Le lendemain à l’aube, il était déjà au bord de la rivière familière avec son père. L’eau scintillait sous les premiers rayons du soleil, l’air était rempli de quiétude et de fraîcheur. Vladimir disposait son équipement de pêche avec l’habileté d’un maître, tandis que son père l’observait, fier, comme s’il revoyait son propre petit garçon.
Mais à un moment, tandis qu’Ivan Petrovitch était distrait, Vladimir relâcha discrètement la moitié de sa prise dans la rivière. Pas par pitié, mais par amour : il voulait que son père remporte vraiment le pari, qu’il éprouve la même fierté qu’au bon vieux temps.
Le père était aux anges. Il se tapait les cuisses en riant, exhibait son « triomphe » et songeait déjà à fêter ça — peut-être un bain de vapeur, peut-être griller du poisson au feu de bois. Vladimir, à ses côtés, songeait à autre chose : passer le Nouvel An en famille, revoir ses priorités. Dans son esprit germèrent de nouveaux projets — pas d’affaires, pas d’argent, mais des projets personnels et essentiels.

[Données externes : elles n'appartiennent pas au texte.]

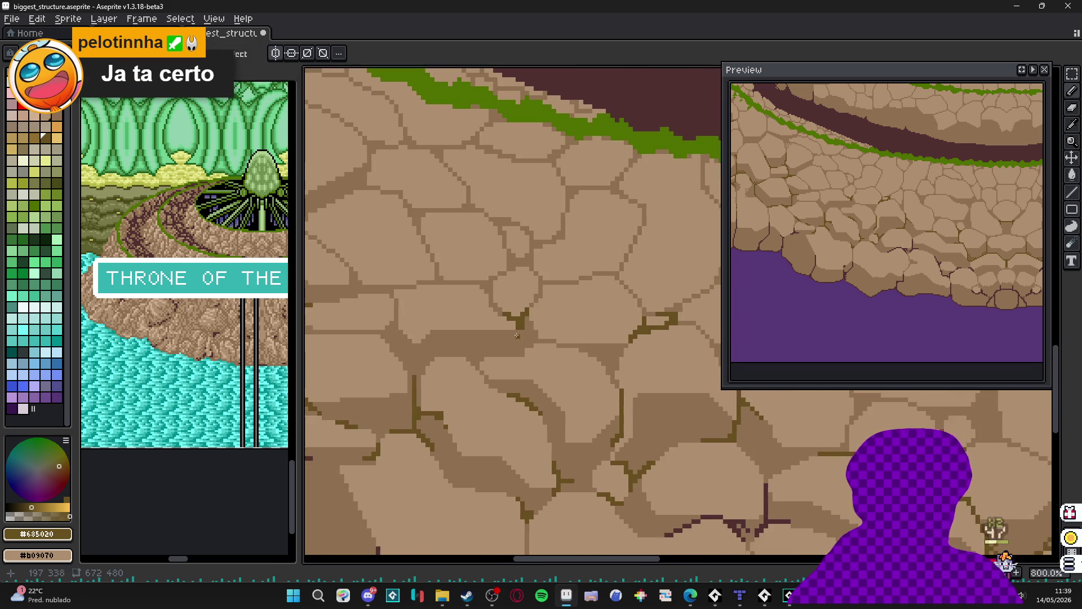
scroll(485, 355, "down", 1)
left_click(496, 338, "alt")
scroll(486, 298, "up", 2)
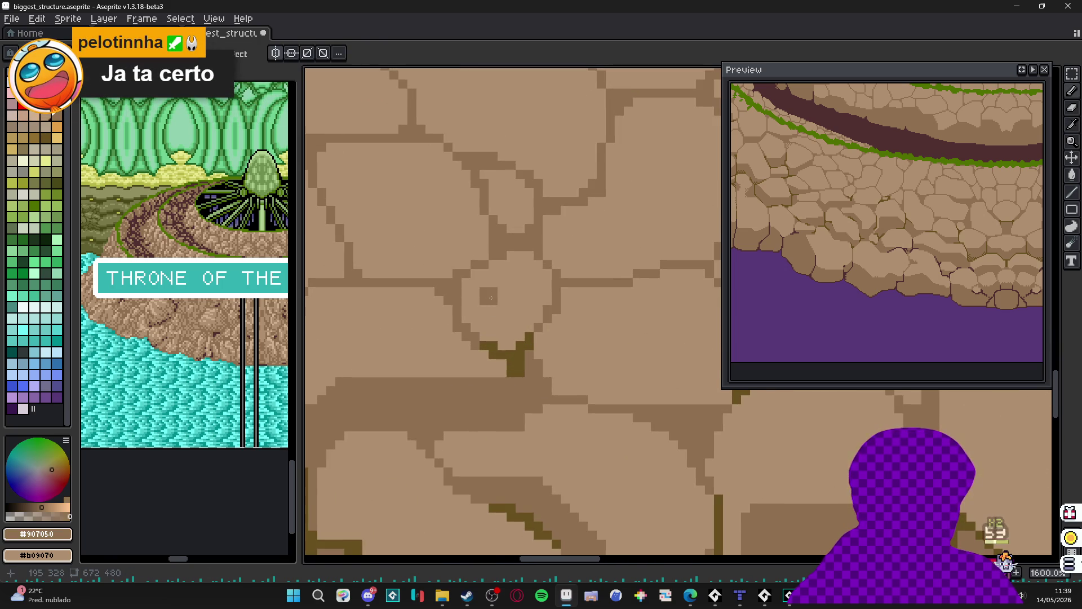
mouse_move(491, 298)
left_mouse_down()
mouse_move(516, 289)
mouse_move(528, 323)
mouse_move(506, 314)
mouse_move(510, 303)
mouse_move(476, 306)
mouse_move(486, 325)
mouse_move(519, 341)
mouse_move(458, 329)
left_mouse_up()
left_click(488, 353, "alt")
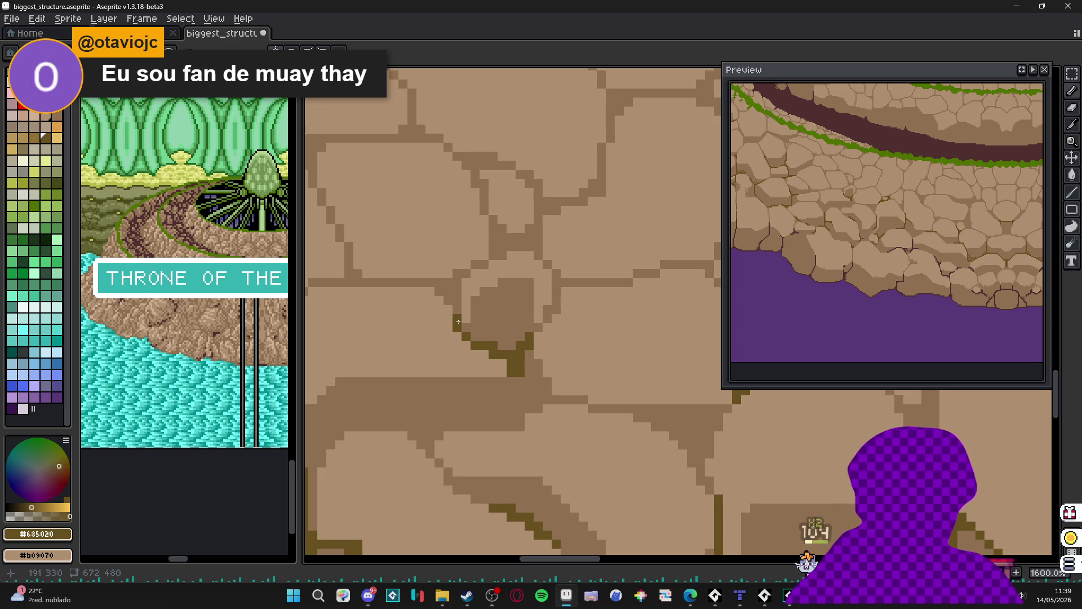
- Draw a dark crack running down, left, then diagonally along a stone joint
scroll(458, 321, "down", 5)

Le soir-même, il retourna sur le banc où il avait rencontré la mystérieuse jeune fille. Elle y était, comme si elle l’attendait. Les cheveux noués en un chignon décontracté, le regard clair et perçant, elle lui offrit un sourire familier.
— Tu ne souhaites pas une nouvelle lecture ? — l’interrogea Vova en s’asseyant.
— Je ne le fais que si je sens que ça en vaut la peine, — répondit-elle d’un air énigmatique.
Il sortit son portefeuille et lui tendit de l’argent :
— Cela te suffira ?
— C’est plus que nécessaire, — répondit-elle, surprise.
— J’ai une proposition pour toi. Je paierai généreusement.
Elle sourit :
— Je suis libre, l’argent n’est pas primordial, mais…
Lorsque Vladimir eut fini d’exposer son projet, elle prit un instant avant de répondre :
— Ton idée est intéressante. Surtout que je suis en vacances.
— Tu étudies ? — demanda-t-il.
— Oui, quatrième année en économie. La voyance reste pour moi un hobby, — répondit-elle, souriante.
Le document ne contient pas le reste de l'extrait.